Fou-Bar
de Alain Beaulieu

critiqué par Libris québécis, le 8 août 2018
(Montréal - 82 ans)


La note:  étoiles
La Tartuferie toujours vivante
En 1934, Jean-Charles Harvey écrivait Les Demi-Civilisés, oeuvre qui fut interdite parce qu'elle s'attaquait aux mœurs des bourgeois. Soixante-trois plus tard, Alain Beaulieu reprend le flambeau pour éclairer, à son tour, leur hypocrisie. La littérature québécoise compte ainsi de nombreuses dénonciations de la classe aisée, à laquelle la jeunesse se promet de ne pas ressembler. Il n'est plus question de jouer à la vierge offensée quand on a banni les principaux commandements de Dieu, soit celui de l'amour et de la charité.

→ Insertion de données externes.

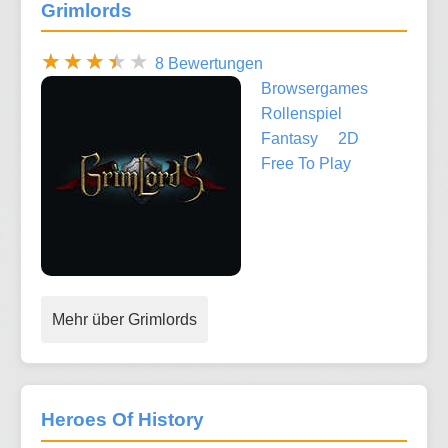
Grimlords
8 Bewertungen
Browsergames
Rollenspiel
Fantasy
2D
Free To Play
Mehr über Grimlords
Heroes Of History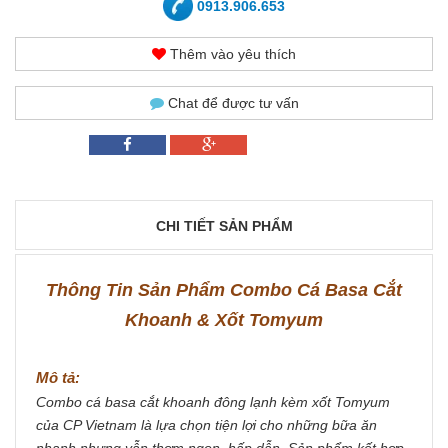
0913.906.653
Thêm vào yêu thích
Chat để được tư vấn
CHI TIẾT SẢN PHẨM
Thông Tin Sản Phẩm Combo Cá Basa Cắt
Khoanh & Xốt Tomyum
Mô tả:
Combo cá basa cắt khoanh đông lạnh kèm xốt Tomyum
của CP Vietnam là lựa chọn tiện lợi cho những bữa ăn
nhanh nhưng vẫn thơm ngon, hấp dẫn. Sản phẩm kết hợp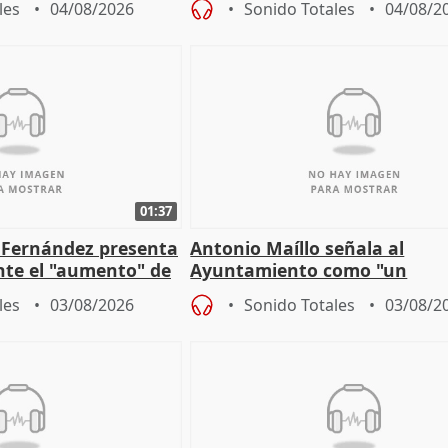
les
04/08/2026
Sonido Totales
04/08/2
01:37
é Fernández presenta
Antonio Maíllo señala al
ante el "aumento" de
Ayuntamiento como "un
gar en Madri
especulador más" sobre vivi
les
03/08/2026
Sonido Totales
03/08/2
Jiménez Becerril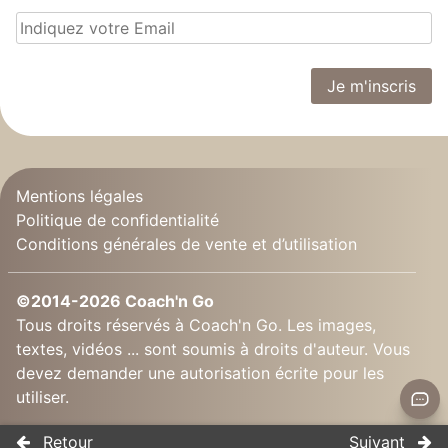
Mentions légales
Politique de confidentialité
Conditions générales de vente et d’utilisation
©2014-2026 Coach'n Go
Tous droits réservés à Coach'n Go. Les images,
textes, vidéos ... sont soumis à droits d'auteur. Vous
devez demander une autorisation écrite pour les
utiliser.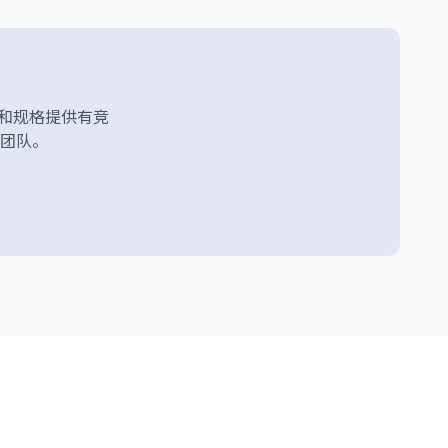
订单量和规格提供有竞
团队。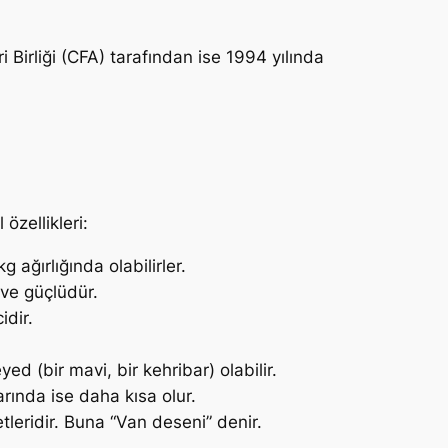
i Birliği (CFA) tarafından ise 1994 yılında
özellikleri:
 ağırlığında olabilirler.
 ve güçlüdür.
idir.
ed (bir mavi, bir kehribar) olabilir.
rında ise daha kısa olur.
leridir. Buna “Van deseni” denir.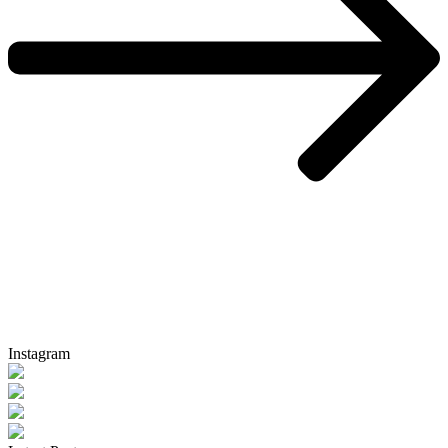
Instagram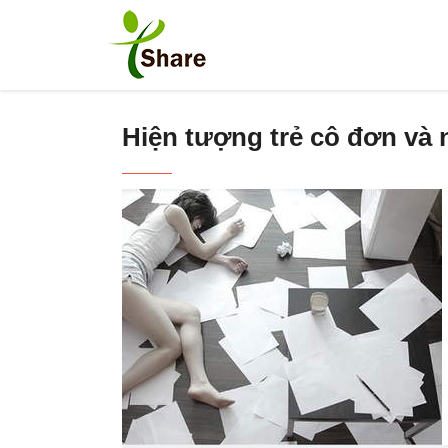
Hiện tượng trẻ cô đơn và 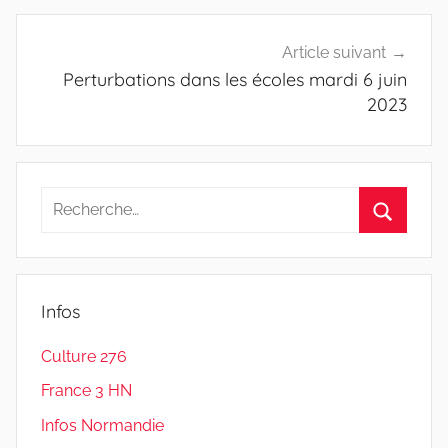
Article suivant
Perturbations dans les écoles mardi 6 juin
2023
Recherche
pour
Recherc
:
Infos
Culture 276
France 3 HN
Infos Normandie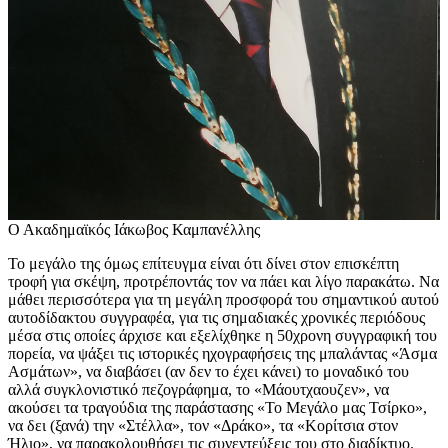
Ο Ακαδημαϊκός Ιάκωβος Καμπανέλλης
Το μεγάλο της όμως επίτευγμα είναι ότι δίνει στον επισκέπτη
τροφή για σκέψη, προτρέποντάς τον να πάει και λίγο παρακάτω. Να
μάθει περισσότερα για τη μεγάλη προσφορά του σημαντικού αυτού
αυτοδίδακτου συγγραφέα, για τις σημαδιακές χρονικές περιόδους
μέσα στις οποίες άρχισε και εξελίχθηκε η 50χρονη συγγραφική του
πορεία, να ψάξει τις ιστορικές ηχογραφήσεις της μπαλάντας «Άσμα
Ασμάτων», να διαβάσει (αν δεν το έχει κάνει) το μοναδικό του
αλλά συγκλονιστικό πεζογράφημα, το «Μάουτχαουζεν», να
ακούσει τα τραγούδια της παράστασης «Το Μεγάλο μας Τσίρκο»,
να δει (ξανά) την «Στέλλα», τον «Δράκο», τα «Κορίτσια στον
Ήλιο», να παρακολουθήσει τις συνεντεύξεις του στο διαδίκτυο.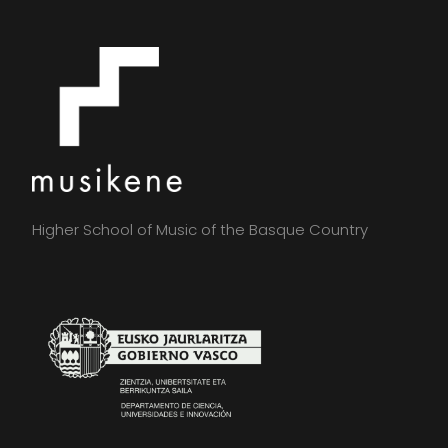
Higher School of Music of the Basque Country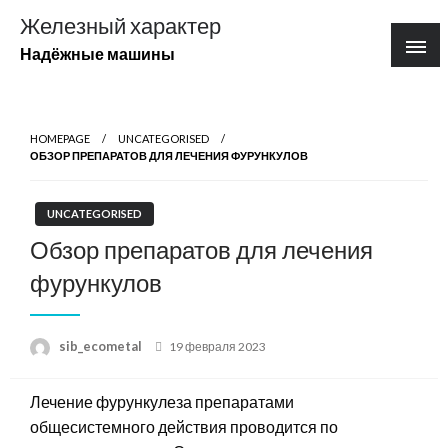
Перейти
Железный характер
к
Надёжные машины
содержимому
HOMEPAGE
UNCATEGORISED
ОБЗОР ПРЕПАРАТОВ ДЛЯ ЛЕЧЕНИЯ ФУРУНКУЛОВ
UNCATEGORISED
Обзор препаратов для лечения
фурункулов
Posted
sib_ecometal
19 февраля 2023
on
Лечение фурункулеза препаратами
общесистемного действия проводится по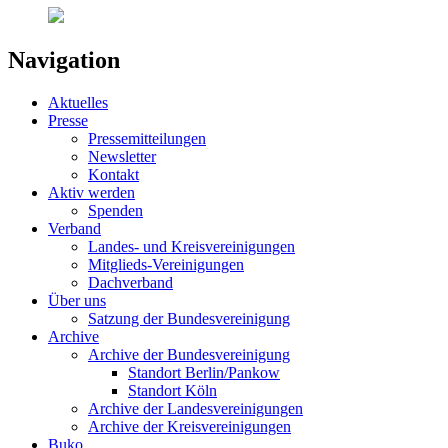
Navigation
Aktuelles
Presse
Pressemitteilungen
Newsletter
Kontakt
Aktiv werden
Spenden
Verband
Landes- und Kreisvereinigungen
Mitglieds-Vereinigungen
Dachverband
Über uns
Satzung der Bundesvereinigung
Archive
Archive der Bundesvereinigung
Standort Berlin/Pankow
Standort Köln
Archive der Landesvereinigungen
Archive der Kreisvereinigungen
Buko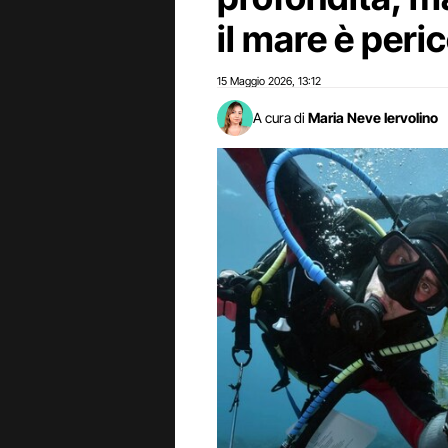
il mare è peri
15 Maggio 2026
13:12
,
A cura di
Maria Neve Iervolino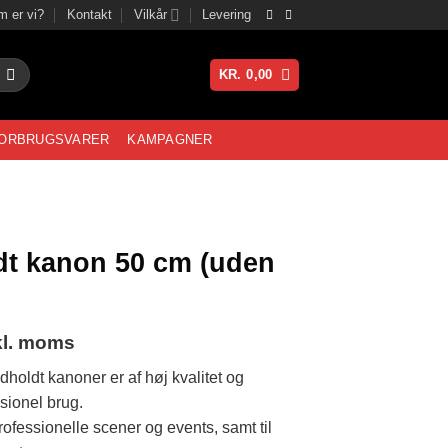
 er vi?
Kontakt
Vilkår
Levering
KR.
0,00
ORBRUGSVARER
KAMPAGNER
t kanon 50 cm (uden
kl. moms
holdt kanoner er af høj kvalitet og
ssionel brug.
ofessionelle scener og events, samt til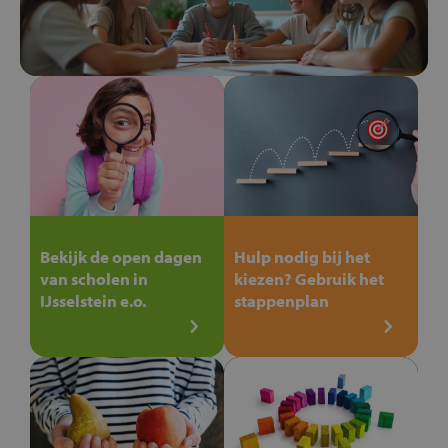
Bekijk de open dagen
Hulp nodig bij het
van scholen in
kiezen? Gebruik het
IJsselstein e.o.
stappenplan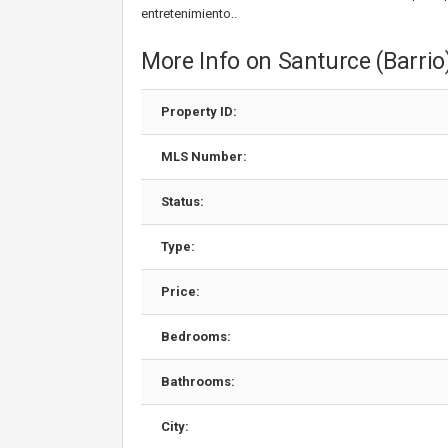
entretenimiento..
More Info on Santurce (Barrio
Property ID:
MLS Number:
Status:
Type:
Price:
Bedrooms:
Bathrooms:
City:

Les jeunes protagonistes se rassemblent donc le soir au Fou-Bar, sis au 525 de la rue Saint-Jean à Québec. Attablés autour de bières artisanales, qui font la renommée de la maison, ces purs et durs refont le monde sans se soucier du réalisme de leurs arguties, voire organiser des " wild parties " pour expérimenter les interdits sociaux. Tous tiennent de beaux discours idéologiques, très articulés d'ailleurs. Quoi qu'il en soit, le héros, Harold Lubie, pour être fidèle à son nom de famille, ne se prive pas du plaisir de faire payer aux bien-pensants de la classe moyenne, le prix de leur concubinage avec le mensonge pour sauvegarder leur honneur. En un rien de temps, il met au point une technique infaillible pour dévaliser leurs maisons des banlieues cossues, sans attirer les soupçons sur sa personne.

Cette activité devient risquée quand Nadine l’oblige presque à former un tandem avec elle pour commettre ses délits. L'aventure débute du bon pied et conduit même à l'amour. Mais la situation tourne au vinaigre quand la police surprend la voleuse en flagrant délit. Ce volet se ferme sur le monde de l'adoption. Les larcins de l'héroïne l'avaient amenée à découvrir des cassettes, qui l'ont sidérée en reconnaissant une fillette qu'elle ne croyait pas être adoptée. C'est l'élément retenu par l'auteur pour étayer sa thèse sur l'hypocrisie des nantis qui frappaient d'ostracisme les jeunes célibataires enceintes. L'époque pratiquait l'abandon des enfants issus d'un amour interdit plutôt que de les protéger comme le commande la charité chrétienne.

Le thème de la jeunesse des années 80 n'est pas nouveau, mais l'efficacité du traitement l’empêche de s’enliser dans les ornières. Le romancier sait où le bât blesse. Il a le mérite de l'indiquer avec une plume claire, vivante et parfois enjouée. Fou-Bar est un polar qui dépeint éloquemment une jeunesse qui condamne, depuis Molière, la tartuferie.